TASK OBJECTIVE: Using the material below, work out how many lines contain the word "labels". Reply with the number and nothing more.

----

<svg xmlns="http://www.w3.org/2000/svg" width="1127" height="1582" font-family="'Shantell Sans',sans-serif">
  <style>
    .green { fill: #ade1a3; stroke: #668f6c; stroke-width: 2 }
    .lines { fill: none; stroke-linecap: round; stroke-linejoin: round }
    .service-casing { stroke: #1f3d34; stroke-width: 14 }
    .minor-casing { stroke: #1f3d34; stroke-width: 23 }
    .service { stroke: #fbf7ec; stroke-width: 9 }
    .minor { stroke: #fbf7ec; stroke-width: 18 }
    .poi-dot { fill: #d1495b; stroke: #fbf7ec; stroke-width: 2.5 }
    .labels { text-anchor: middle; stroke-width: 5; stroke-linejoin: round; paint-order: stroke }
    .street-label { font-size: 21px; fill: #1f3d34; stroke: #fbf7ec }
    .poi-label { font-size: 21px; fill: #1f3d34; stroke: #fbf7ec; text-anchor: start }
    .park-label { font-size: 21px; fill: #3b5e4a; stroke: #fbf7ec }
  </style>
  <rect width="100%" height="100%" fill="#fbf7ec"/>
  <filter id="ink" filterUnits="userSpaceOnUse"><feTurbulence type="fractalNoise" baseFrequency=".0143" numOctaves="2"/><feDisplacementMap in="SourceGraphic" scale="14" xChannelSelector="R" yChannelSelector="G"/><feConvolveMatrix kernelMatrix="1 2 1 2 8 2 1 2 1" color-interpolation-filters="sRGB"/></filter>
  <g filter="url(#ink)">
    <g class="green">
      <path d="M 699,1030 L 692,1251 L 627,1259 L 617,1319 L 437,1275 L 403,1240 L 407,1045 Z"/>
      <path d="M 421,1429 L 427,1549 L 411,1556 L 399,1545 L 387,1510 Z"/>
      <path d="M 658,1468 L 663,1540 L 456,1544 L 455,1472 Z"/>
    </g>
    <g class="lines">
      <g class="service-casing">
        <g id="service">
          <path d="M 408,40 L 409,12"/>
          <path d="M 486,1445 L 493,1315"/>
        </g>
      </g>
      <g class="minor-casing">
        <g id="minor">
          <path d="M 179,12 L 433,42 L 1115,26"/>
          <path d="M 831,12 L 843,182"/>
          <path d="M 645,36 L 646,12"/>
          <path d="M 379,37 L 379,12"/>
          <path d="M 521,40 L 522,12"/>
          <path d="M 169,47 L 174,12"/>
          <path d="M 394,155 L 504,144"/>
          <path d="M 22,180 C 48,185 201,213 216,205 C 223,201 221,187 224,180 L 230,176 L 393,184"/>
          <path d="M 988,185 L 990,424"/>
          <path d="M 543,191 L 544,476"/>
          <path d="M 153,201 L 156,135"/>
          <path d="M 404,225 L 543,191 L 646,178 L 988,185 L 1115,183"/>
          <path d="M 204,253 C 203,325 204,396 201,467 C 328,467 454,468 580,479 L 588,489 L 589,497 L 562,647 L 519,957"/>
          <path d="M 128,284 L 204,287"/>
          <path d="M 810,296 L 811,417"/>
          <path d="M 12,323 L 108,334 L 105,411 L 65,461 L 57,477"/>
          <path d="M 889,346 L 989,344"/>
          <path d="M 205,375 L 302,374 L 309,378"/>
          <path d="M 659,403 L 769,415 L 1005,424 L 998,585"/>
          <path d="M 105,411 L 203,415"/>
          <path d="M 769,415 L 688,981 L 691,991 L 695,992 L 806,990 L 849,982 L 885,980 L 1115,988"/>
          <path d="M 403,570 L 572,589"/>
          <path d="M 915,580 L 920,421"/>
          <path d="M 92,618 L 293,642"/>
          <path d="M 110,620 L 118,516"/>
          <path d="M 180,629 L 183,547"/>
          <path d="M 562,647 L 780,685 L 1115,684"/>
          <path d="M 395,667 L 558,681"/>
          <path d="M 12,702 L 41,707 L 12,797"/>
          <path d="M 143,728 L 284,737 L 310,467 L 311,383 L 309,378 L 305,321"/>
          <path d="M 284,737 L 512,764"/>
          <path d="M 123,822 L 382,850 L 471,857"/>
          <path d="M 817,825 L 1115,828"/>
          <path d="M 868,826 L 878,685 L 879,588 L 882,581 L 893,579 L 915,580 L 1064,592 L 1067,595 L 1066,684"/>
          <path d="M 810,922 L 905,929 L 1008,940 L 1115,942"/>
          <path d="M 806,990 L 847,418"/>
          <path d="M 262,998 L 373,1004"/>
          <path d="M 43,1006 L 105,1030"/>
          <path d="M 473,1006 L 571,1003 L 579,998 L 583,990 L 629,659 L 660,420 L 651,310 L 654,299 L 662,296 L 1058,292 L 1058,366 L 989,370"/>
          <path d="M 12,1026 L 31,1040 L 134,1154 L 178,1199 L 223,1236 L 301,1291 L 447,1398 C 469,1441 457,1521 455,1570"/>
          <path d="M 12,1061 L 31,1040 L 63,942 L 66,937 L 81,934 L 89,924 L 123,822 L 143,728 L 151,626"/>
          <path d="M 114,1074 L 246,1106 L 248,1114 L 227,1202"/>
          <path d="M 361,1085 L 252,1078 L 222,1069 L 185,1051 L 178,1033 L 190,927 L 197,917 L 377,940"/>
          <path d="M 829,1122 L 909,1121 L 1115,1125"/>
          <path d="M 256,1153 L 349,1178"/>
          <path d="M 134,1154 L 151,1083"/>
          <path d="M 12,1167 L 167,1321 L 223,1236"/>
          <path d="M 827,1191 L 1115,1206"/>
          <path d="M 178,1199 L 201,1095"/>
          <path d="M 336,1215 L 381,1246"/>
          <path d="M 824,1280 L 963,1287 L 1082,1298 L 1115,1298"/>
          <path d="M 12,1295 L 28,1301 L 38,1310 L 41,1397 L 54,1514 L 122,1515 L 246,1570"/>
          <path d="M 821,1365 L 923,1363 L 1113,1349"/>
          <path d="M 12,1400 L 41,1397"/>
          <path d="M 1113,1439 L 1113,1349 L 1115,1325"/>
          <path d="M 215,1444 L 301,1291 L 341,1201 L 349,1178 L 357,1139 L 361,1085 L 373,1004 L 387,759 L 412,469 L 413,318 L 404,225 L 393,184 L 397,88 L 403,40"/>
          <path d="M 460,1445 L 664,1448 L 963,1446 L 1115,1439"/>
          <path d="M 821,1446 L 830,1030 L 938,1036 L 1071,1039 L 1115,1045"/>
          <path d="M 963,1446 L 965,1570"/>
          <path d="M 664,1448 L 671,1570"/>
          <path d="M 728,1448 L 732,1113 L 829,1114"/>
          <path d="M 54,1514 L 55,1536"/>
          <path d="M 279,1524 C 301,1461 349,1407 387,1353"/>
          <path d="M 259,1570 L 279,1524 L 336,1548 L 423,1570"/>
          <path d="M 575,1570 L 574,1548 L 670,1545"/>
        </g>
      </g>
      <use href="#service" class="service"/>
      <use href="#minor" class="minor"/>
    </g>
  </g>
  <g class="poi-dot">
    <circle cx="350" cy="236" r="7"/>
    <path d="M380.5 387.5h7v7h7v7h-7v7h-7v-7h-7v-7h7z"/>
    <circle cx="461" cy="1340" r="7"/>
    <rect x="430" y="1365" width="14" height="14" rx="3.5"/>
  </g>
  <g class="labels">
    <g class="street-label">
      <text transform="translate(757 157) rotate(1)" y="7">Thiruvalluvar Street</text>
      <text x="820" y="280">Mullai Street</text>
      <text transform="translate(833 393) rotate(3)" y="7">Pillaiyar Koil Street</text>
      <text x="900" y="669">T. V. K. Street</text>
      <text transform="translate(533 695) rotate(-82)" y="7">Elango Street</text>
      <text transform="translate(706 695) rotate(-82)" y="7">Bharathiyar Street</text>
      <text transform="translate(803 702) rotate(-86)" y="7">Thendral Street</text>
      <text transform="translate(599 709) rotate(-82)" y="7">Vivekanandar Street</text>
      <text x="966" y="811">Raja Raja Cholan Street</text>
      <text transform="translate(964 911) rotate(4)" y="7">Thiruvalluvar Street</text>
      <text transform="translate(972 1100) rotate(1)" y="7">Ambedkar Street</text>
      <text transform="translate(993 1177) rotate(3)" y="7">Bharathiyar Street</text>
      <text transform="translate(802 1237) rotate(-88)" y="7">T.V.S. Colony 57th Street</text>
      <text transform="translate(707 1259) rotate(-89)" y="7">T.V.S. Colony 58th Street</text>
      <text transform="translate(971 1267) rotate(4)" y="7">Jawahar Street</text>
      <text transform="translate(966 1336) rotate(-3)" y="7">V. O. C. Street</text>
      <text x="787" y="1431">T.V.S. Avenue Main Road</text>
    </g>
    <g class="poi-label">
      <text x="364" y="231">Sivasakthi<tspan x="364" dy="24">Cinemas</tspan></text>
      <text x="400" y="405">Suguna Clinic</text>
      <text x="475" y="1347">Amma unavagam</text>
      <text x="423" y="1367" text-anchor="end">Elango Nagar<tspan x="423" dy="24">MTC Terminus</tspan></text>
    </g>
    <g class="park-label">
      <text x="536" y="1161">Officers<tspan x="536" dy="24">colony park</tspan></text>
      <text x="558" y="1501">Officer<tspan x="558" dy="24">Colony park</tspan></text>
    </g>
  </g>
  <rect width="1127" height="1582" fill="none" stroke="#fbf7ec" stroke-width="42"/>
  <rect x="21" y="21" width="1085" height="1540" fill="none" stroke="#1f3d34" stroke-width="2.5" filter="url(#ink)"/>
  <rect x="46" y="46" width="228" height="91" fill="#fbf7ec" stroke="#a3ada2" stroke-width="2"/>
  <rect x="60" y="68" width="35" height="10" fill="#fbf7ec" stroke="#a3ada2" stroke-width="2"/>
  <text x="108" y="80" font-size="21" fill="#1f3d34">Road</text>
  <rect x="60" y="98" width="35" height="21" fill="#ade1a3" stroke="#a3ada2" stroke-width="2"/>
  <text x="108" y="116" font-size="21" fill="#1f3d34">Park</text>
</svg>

----

OUTPUT: 2